**Complete the following**
- a) Edit the Oregon II account by writing out everything from "My days aboard" down to "bright and early.", with "good" changed to "strong".
- b) In the Oregon II account, why does the writer have mixed feelings about going ashore? Answer in one to three sentences.

[START Extract to read]

One important job on this ship that I have to mention is the Chief Steward, which is held by Walter Coghlan. Walter is in charge of feeding everyone on board and he is great at what he does. As a Chief de Cuisine, he is very well trained and it shows in his meals. When living aboard a ship I think the food takes on more importance. It is not easy to keep everyone happy but Walter is doing it. The menu always has a number of choices and the meals are prepared fresh daily. I’m eating like a queen.
My days aboard the Oregon II are coming to an end. We had been working our way north along the western coast of Florida. Now the fishing has stopped and we are traveling along the panhandle towards the home port of Pascagoula, Mississippi. This morning, far on the horizon, I could just barely make out the rectangular shapes of beachside hotels and condominiums. But the fishing remained good to the end with two different shark species being caught. One was an Angel Shark (genus Squatina), which I’m told is not normally caught on a longline. The other was a Cuban Dogfish(Squalus cubensis), which was the first one caught this season. So, we are ending on a good note. We will now travel to the harbor entrance off the coast of Pascagoula. We will wait until morning and arrive at the dock bright and early.
I have mixed feelings about the going to shore. I’m happy to be going home to see my family and begin school, but I am sorry this experience is coming to an end. I have enjoyed every minute of this trip. Of course it is the people that have made it so rewarding. They have been so friendly and welcoming to me. The science has been very interesting to me as well. I have lots of stories to share and a new interest in sharks. Back at school we’ll be following the sharks with the satellite tags. One part of this experience that I hadn’t put much thought into before coming is the life at sea. Living aboard a ship is a unique experience with the limited amount of space, the 24/7 schedules, the weather and the constant motion of the waves. It bonds the people into a big family, one that I’m going to miss but will be talking about for a long time.
New Term- Dock rock = The sensation the ground is moving after spending time at sea.

[END Extract to read]
[START Information provided]

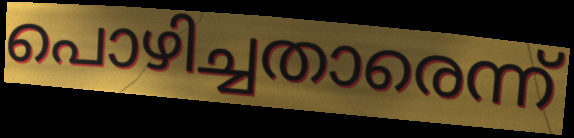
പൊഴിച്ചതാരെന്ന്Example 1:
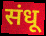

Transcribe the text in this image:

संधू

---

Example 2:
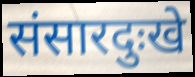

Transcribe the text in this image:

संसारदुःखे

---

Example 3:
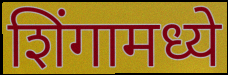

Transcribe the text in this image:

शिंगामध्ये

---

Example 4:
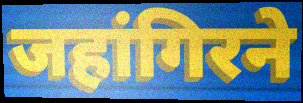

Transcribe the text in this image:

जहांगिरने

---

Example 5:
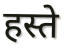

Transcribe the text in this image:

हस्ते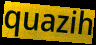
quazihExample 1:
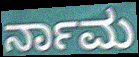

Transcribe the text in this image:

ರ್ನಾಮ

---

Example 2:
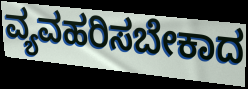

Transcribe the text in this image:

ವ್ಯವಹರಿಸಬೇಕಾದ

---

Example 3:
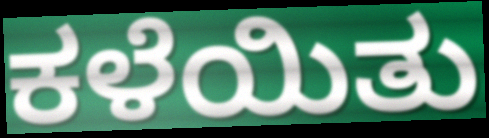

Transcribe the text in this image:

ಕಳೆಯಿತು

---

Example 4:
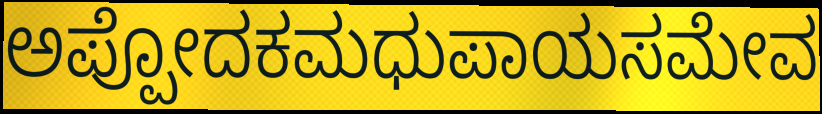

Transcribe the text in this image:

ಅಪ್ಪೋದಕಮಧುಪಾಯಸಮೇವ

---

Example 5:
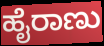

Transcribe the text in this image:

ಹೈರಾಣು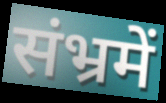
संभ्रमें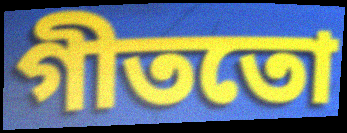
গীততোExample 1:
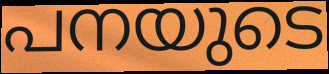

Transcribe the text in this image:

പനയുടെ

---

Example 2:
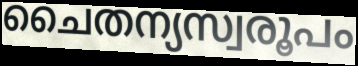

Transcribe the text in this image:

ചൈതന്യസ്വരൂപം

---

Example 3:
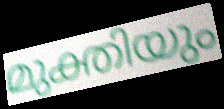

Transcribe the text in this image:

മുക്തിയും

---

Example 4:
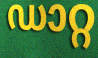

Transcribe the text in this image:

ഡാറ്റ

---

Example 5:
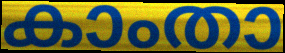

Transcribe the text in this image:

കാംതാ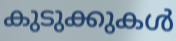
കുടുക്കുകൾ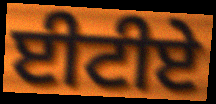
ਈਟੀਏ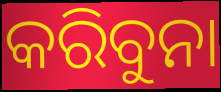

[END Information provided]
[START Information provided]

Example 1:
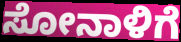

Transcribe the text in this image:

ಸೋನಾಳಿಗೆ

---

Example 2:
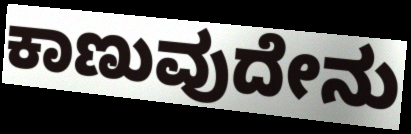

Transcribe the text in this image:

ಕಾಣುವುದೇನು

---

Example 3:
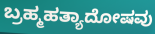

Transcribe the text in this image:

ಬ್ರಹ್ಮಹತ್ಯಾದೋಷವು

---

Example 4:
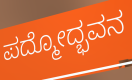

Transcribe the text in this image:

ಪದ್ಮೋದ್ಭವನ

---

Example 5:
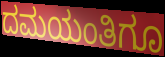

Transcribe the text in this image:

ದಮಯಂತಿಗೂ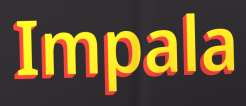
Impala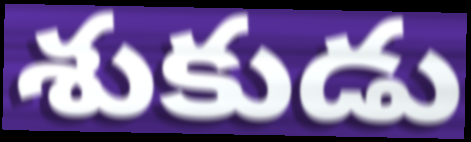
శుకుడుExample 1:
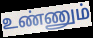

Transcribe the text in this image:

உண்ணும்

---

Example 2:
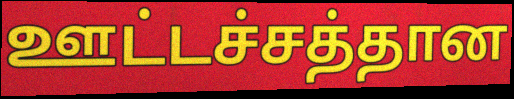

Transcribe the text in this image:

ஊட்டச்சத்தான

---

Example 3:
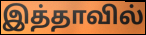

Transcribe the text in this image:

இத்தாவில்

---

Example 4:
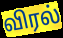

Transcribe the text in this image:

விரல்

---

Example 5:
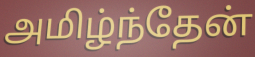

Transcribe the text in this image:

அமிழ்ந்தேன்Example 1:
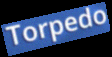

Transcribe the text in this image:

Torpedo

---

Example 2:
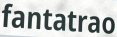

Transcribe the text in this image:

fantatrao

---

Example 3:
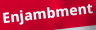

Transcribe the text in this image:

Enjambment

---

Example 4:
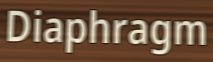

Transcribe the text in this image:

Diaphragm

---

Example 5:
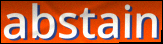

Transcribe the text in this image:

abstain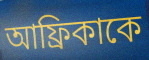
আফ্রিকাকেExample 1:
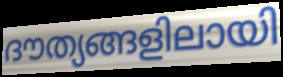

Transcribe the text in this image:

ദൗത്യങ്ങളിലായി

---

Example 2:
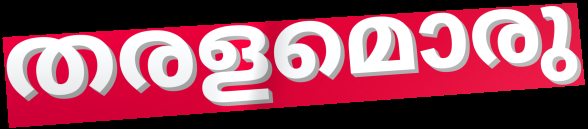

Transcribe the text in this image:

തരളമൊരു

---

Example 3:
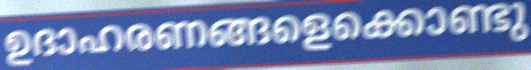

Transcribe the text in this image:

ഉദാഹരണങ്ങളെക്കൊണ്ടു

[END Information provided]

**Per-task outputs**
- a)
My days aboard the Oregon II are coming to an end. We had been working our way north along the western coast of Florida. Now the fishing has stopped and we are traveling along the panhandle towards the home port of Pascagoula, Mississippi. This morning, far on the horizon, I could just barely make out the rectangular shapes of beachside hotels and condominiums. But the fishing remained strong to the end with two different shark species being caught. One was an Angel Shark (genus Squatina), which I’m told is not normally caught on a longline. The other was a Cuban Dogfish(Squalus cubensis), which was the first one caught this season. So, we are ending on a strong note. We will now travel to the harbor entrance off the coast of Pascagoula. We will wait until morning and arrive at the dock bright and early.

- b) The writer is happy to go home to see family and begin school. The writer is also sorry the experience at sea is coming to an end.